Pour les habitants de la bande de Gaza, la Coupe du monde de football reste un événement suivi avec passion, malgré les conditions précaires. Pourtant, assister à un match n’a rien d’évident. RFI a recueilli des témoignages à Al Meghazi, dans le centre de ce territoire palestinien, où les amateurs de ballon rond doivent composer avec les coupures d’électricité et les restrictions d’accès.
Ce qu'il faut retenir
- La Coupe du monde est l’un des événements sportifs les plus suivis au monde, mais sa diffusion à Gaza pose problème.

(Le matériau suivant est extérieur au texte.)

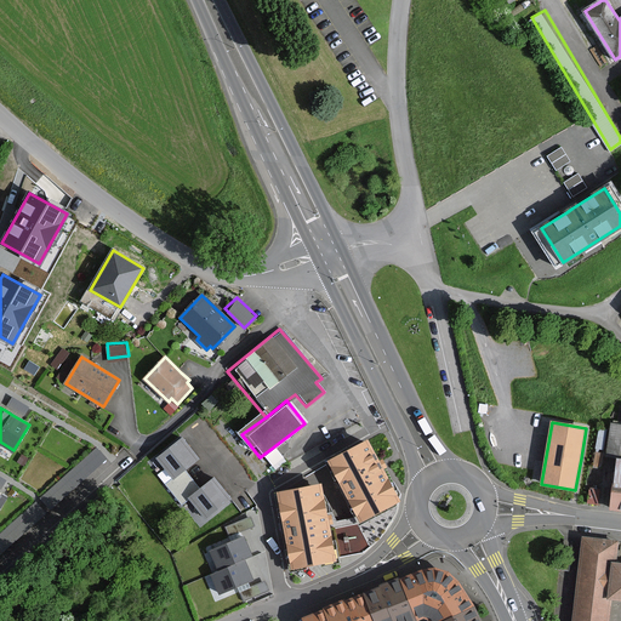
[(620,426),(611,425),(608,456),(617,457),(617,462),(615,483),(611,507),(620,508),(620,426)]
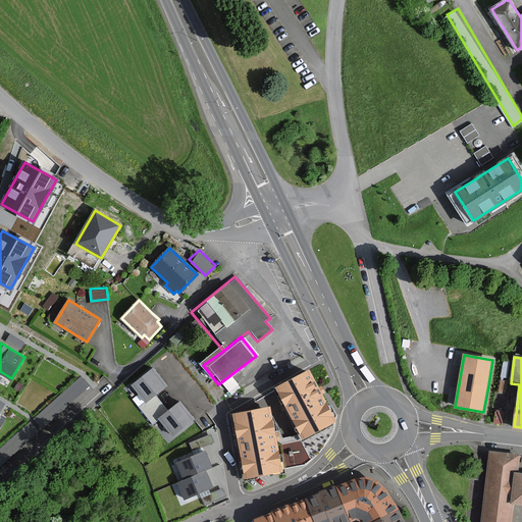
[(165,386),(153,370),(134,385),(146,401),(165,386)]
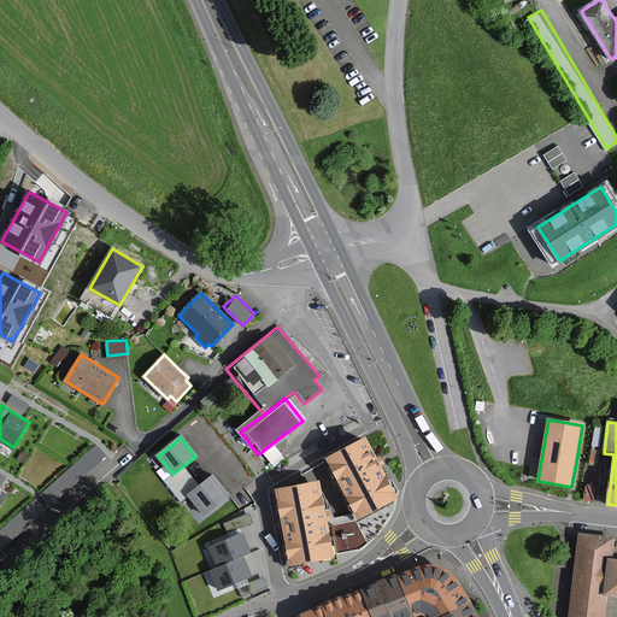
[(377,464),(364,439),(327,459),(359,518),(397,498),(377,464)]
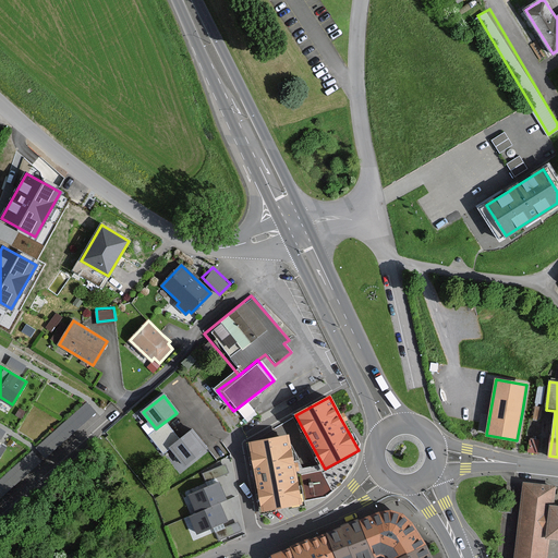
[(98,412),(88,401),(37,447),(47,458),(98,412)]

- Les habitants d’Al Meghazi doivent faire face à des coupures d’électricité fréquentes, perturbant leur accès aux retransmissions.

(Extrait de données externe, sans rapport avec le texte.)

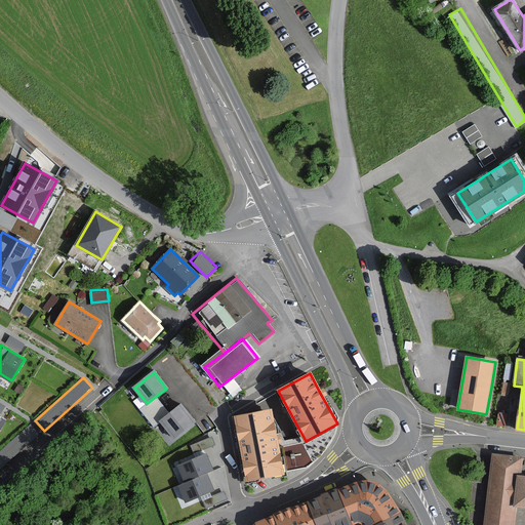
[(194,421),(180,405),(161,420),(173,437),(194,421)]
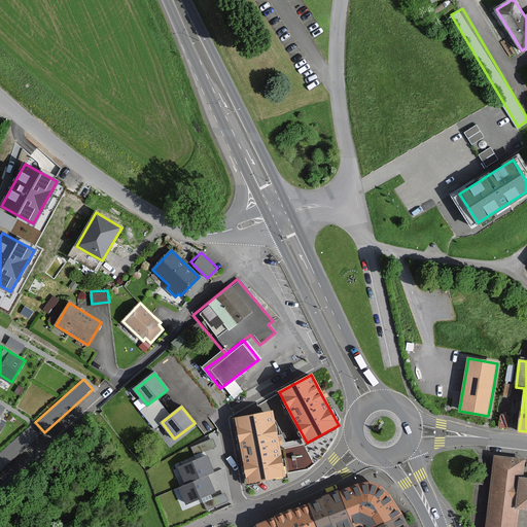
[(278,442),(272,412),(236,418),(248,483),(284,477),(278,442)]
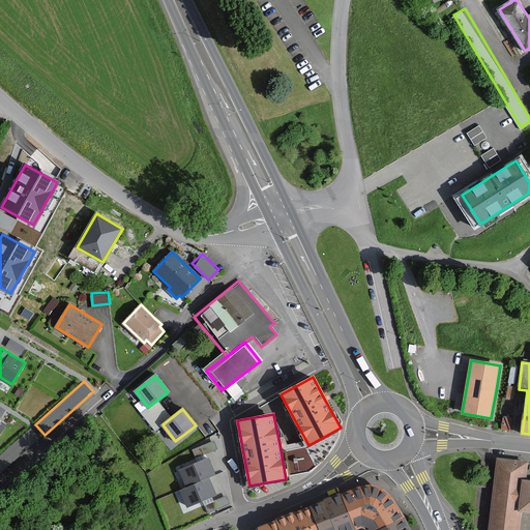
[(0,474),(41,438),(32,428),(0,455),(0,474)]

- Les restrictions de déplacement limitent également les déplacements vers des lieux publics où les matchs sont parfois diffusés.
- Malgré ces obstacles, l’engouement pour le football reste intact parmi les Gazaouis.
Un événement populaire, mais des obstacles persistants
Selon RFI, la Coupe du monde de football est indéniablement l’un des rendez-vous sportifs les plus attendus au monde. Pourtant, pour certains amateurs de ballon rond, y compris à Gaza, suivre les matchs en direct relève du parcours du combattant. Dans le camp d’Al Meghazi, situé au centre de la bande de Gaza, les habitants tentent de contourner les difficultés pour ne rien manquer de l’événement.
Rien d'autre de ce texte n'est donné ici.